Translate this sentence from the Inventory system development guide into Spanish: "For persisting the collected data the Inventory system uses a PostgreSQL database."

PASSAGE:
---*---
This document provides details to get you started with the development of the Inventory system.
The development flow in summary is:
- Define models and then register them
- Create schema migration for the models
- Define tasks and register them
- Configure retention policy for the models
- Define scheduler entries for any periodic tasks
- Add test cases
For more details on each point, please read the rest of this document.
The Inventory system consists of the following components.
Please refer to the Design Goals document for more details about the overall design.
The API service exposes collected and normalized data over a REST API.
For persisting the collected data the Inventory system uses a PostgreSQL database.
The database models are based on uptrace/bun.
Workers are based on hibiken/asynq and use Redis (or any of the available alternatives, such as Valkey and Redict) as a message passing interface.
The scheduler is based on hibiken/asynq and is used to trigger the execution of periodic tasks.
Redis (or Valkey, or Redict) is used as a message queue for async communication between the scheduler and workers.
---*---
INFORMATION PROVIDED:

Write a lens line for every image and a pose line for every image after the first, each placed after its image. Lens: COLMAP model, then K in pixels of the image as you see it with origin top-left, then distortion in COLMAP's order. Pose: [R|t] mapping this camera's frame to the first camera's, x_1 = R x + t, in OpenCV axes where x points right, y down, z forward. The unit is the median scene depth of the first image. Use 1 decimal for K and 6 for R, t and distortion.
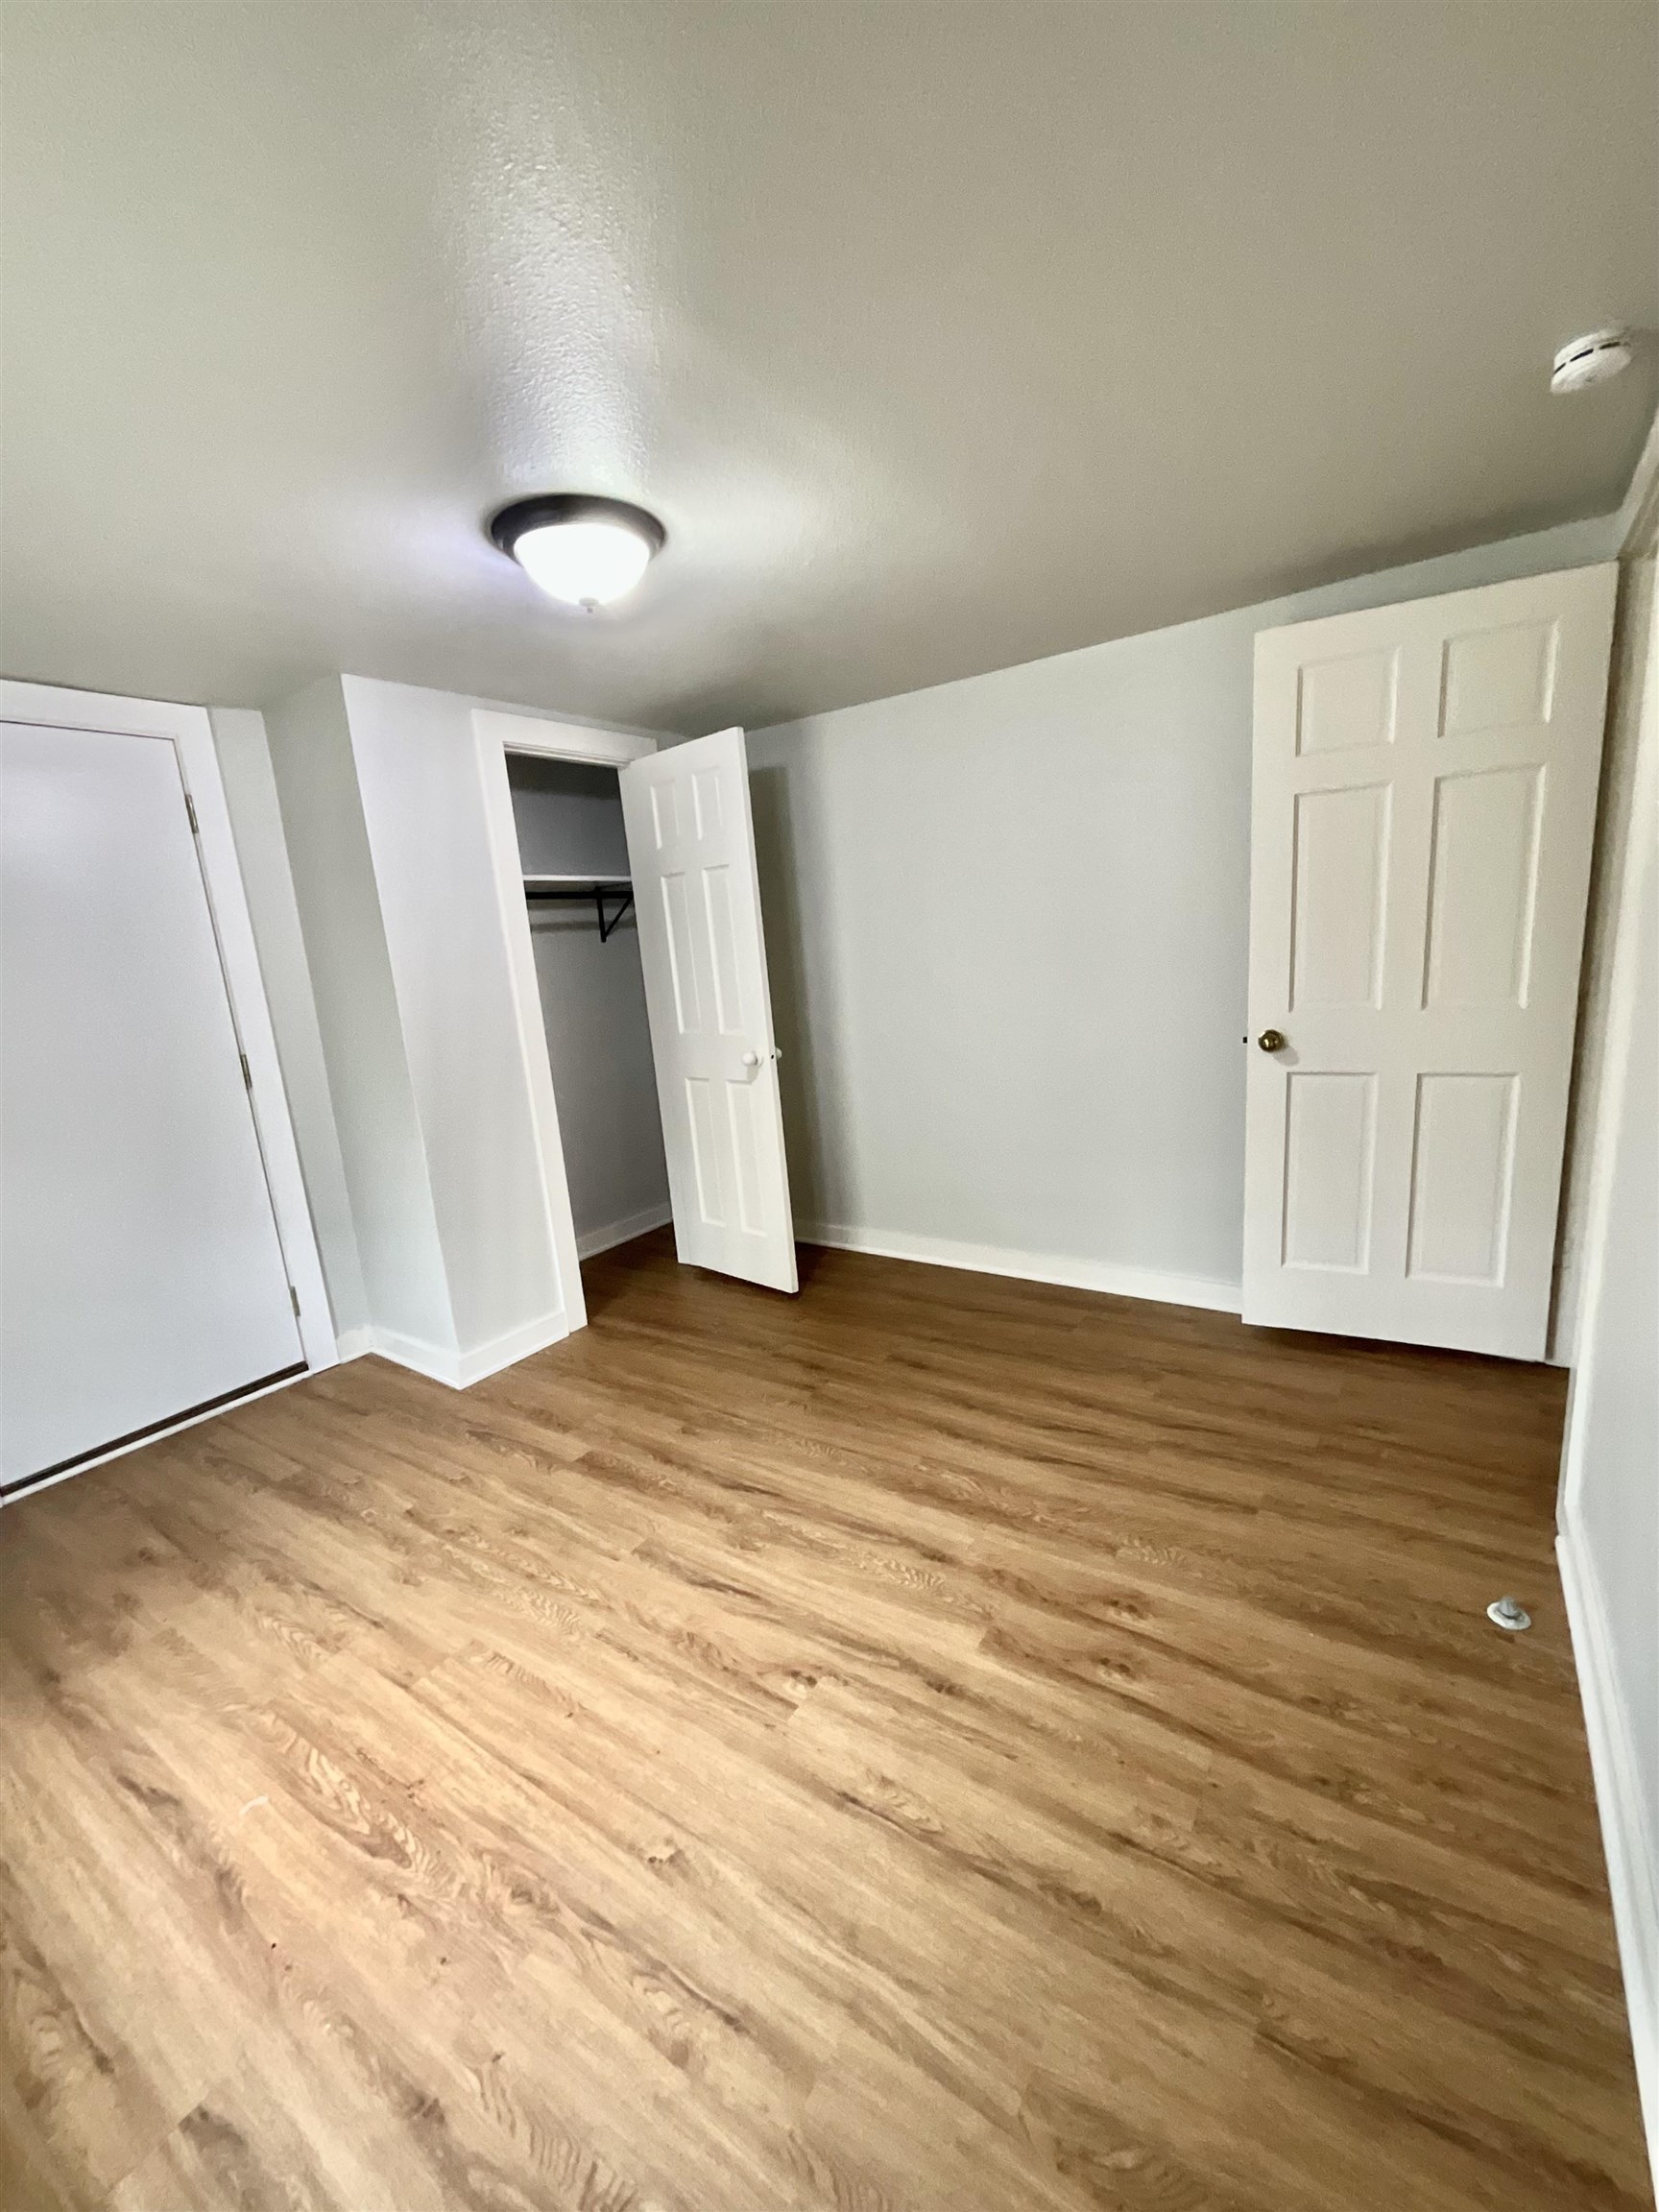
lens RADIAL K [[897.2, 0, 827.8], [0, 897.2, 1118.3], [0, 0, 1]] dist [-0.001217, 0.000394]
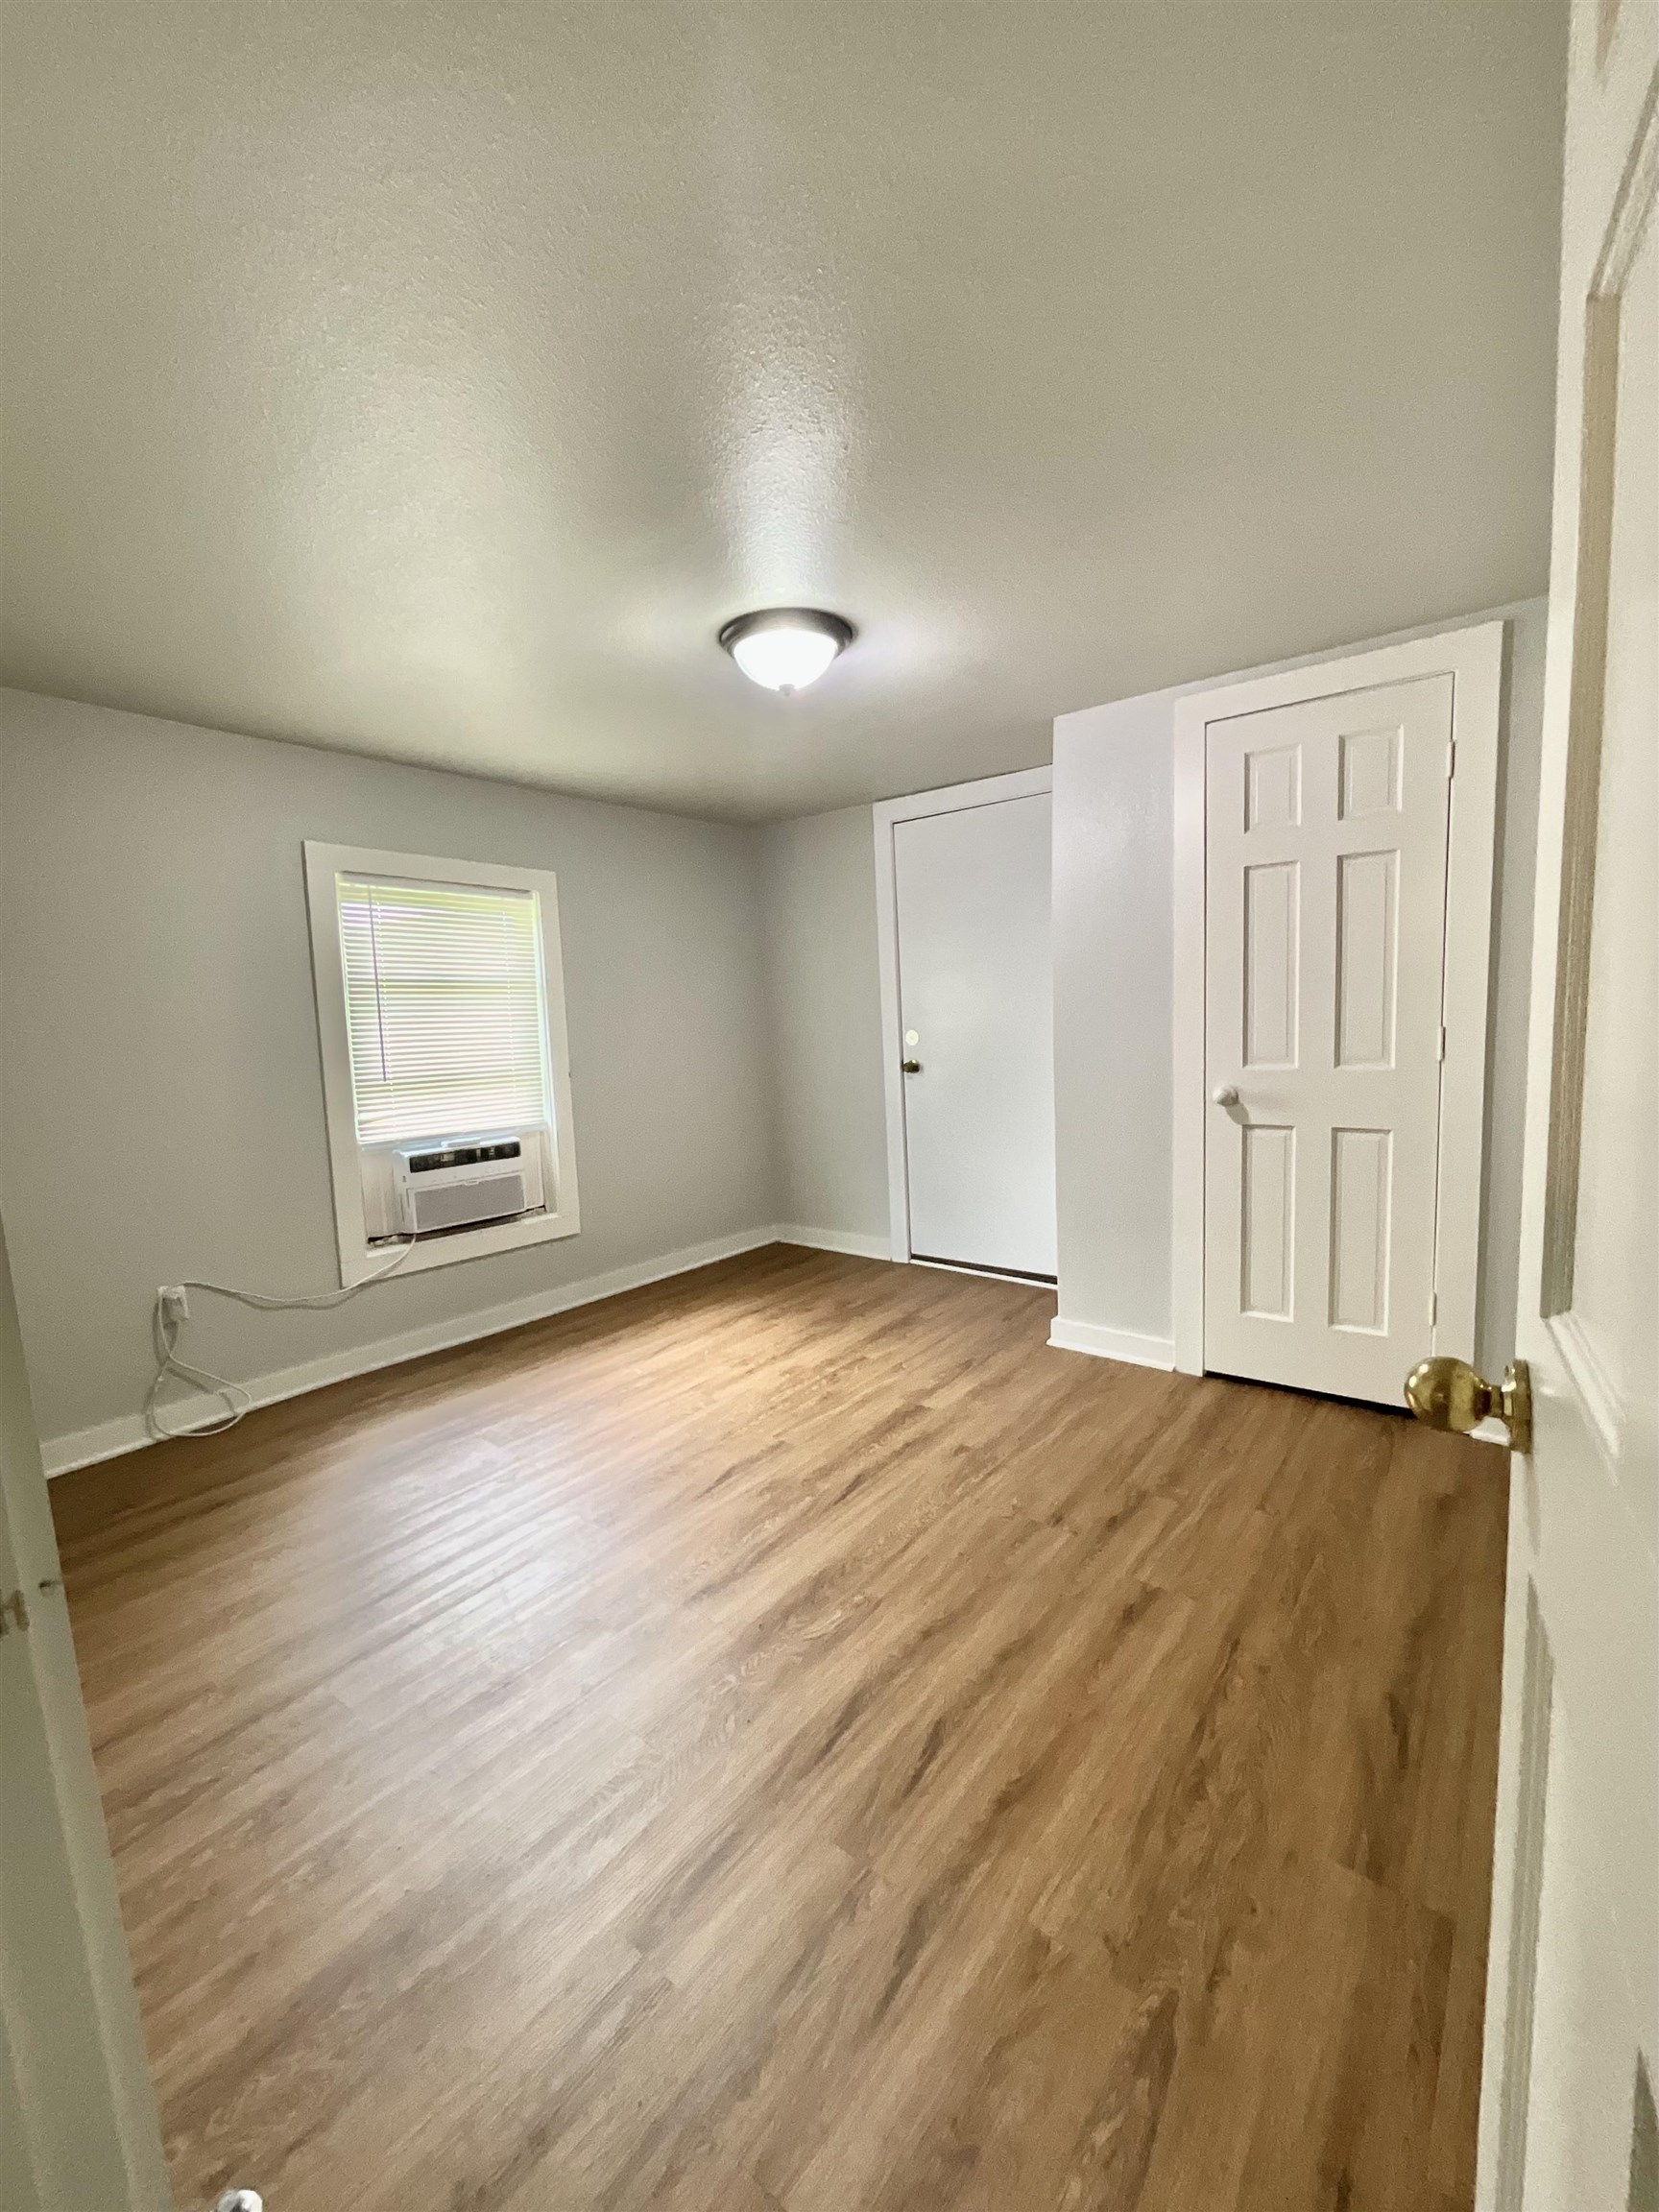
lens RADIAL K [[897.2, 0, 827.8], [0, 897.2, 1118.3], [0, 0, 1]] dist [-0.001217, 0.000394]
pose [[-0.066990, 0.200944, -0.977310, 0.813960], [-0.156320, 0.965300, 0.209189, -0.203151], [0.985432, 0.166786, -0.033254, 0.908519]]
---*---
WORKED SOLUTION:
Para persistir los datos recopilados, el sistema Inventory utiliza una base de datos PostgreSQL.